YOUR ASSIGNMENT: In the article on Asian markets below, how much did Japan's economy grow in the January-March period?

[TEXT BLOCK Boundary: Start]

Asian markets mixed but Greek fears weigh
HONG KONG—Asian markets were mixed on Thursday as the Greek crisis continued to cast a shadow, while dealers got some upbeat news in data showing Japan’s economy grew faster than expected.
The euro managed to edge back up after plunging to four-month lows against the dollar on Wednesday, with investors increasingly nervous that Athens will eventually exit the eurozone.
Tokyo rose 0.86 percent, or 75.42 points, to 8,876.59 and Seoul added 0.26 percent, or 4.71 points, to 1,845.24 and Shanghai climbed 1.39 percent, or 32.70 points, to 2,378.89.
But a late sell-off saw Hong Kong give up its day’s gains to end 0.31 percent, or 58.90 points, lower at 19,200.93 while Sydney eased 0.19 percent, or 8.1 points, to 4,157.4.
The region took a breather and bargain hunters moved in after a recent sell-off caused by May 6 polls in Greece and France that saw a massive backlash against austerity measures.
“We’ve seen quite a retreat since last Monday (May 7), and people are asking when it will bottom out, and we are seeing a bit of that now,” said Justin Harper, market strategist at IG Markets.
In Greece a senior judge was named prime minister and charged with holding fresh elections after more than a week of talks between party leaders failed to muster a coalition.
Economists fear the deadlock – with elections next month likely to see anti-austerity parties do even better – will eventually mean Greece will not qualify for more bailout money, and in turn default and leave the eurozone.
In Japan the government released data showing the economy grew a faster-than-expected 1.0 percent on-quarter in the January-March period, indicating a slow recovery boosted by reconstruction from last year’s earthquake tsunami.
On currency markets the euro rebounded from Wednesday’s sell-off, buying $1.2720 and 102.17 yen in late Asian trade Thursday, slightly up from $1.2715 and 102.13 yen in New York late Wednesday.
The unit had sunk to $1.2681 in Europe Wednesday – its lowest since mid-January – and 101.95 yen.

[TEXT BLOCK Boundary: End]
[GIVEN ENTRIES Boundary: Start]

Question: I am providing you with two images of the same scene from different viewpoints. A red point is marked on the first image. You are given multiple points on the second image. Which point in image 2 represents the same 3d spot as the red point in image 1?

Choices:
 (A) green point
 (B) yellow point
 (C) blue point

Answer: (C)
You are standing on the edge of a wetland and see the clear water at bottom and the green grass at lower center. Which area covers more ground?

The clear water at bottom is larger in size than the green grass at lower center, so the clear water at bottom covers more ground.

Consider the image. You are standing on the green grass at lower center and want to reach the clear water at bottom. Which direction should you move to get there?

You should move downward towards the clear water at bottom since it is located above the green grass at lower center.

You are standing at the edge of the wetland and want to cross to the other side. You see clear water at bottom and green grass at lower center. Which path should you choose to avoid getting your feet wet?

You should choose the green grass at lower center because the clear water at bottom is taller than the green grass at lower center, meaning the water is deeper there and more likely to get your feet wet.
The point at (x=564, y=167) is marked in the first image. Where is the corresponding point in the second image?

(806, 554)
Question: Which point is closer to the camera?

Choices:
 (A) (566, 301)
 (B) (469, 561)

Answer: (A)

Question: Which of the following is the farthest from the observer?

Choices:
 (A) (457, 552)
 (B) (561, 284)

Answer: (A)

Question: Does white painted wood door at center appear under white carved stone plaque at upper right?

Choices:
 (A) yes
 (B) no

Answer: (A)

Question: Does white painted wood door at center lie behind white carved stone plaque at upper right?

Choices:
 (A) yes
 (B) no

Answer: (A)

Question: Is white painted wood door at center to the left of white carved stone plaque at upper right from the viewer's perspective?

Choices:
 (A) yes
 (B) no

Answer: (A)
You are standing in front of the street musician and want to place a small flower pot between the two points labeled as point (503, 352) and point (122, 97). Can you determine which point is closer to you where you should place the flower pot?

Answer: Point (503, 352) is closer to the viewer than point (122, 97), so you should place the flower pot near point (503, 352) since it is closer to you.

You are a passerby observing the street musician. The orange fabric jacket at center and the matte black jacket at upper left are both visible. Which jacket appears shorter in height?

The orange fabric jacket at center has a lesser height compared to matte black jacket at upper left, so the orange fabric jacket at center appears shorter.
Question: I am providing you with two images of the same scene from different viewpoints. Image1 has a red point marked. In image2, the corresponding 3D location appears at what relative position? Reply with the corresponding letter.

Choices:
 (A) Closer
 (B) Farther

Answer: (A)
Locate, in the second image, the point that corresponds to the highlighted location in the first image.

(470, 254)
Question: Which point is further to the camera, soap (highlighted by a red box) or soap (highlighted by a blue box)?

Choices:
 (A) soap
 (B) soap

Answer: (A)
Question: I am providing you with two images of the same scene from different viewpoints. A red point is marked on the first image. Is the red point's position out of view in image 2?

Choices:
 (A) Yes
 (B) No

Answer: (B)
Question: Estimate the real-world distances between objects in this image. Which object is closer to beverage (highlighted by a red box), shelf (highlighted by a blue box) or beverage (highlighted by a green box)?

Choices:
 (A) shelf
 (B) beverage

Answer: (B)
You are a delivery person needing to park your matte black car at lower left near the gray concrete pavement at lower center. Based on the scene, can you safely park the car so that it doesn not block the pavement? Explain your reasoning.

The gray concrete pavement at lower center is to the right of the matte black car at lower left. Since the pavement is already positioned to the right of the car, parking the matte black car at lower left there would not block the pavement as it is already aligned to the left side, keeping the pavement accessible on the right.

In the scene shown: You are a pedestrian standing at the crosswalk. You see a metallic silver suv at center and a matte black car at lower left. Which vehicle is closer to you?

[GIVEN ENTRIES Boundary: End]

WRITTEN RESPONSE: 1.0 percent on-quarter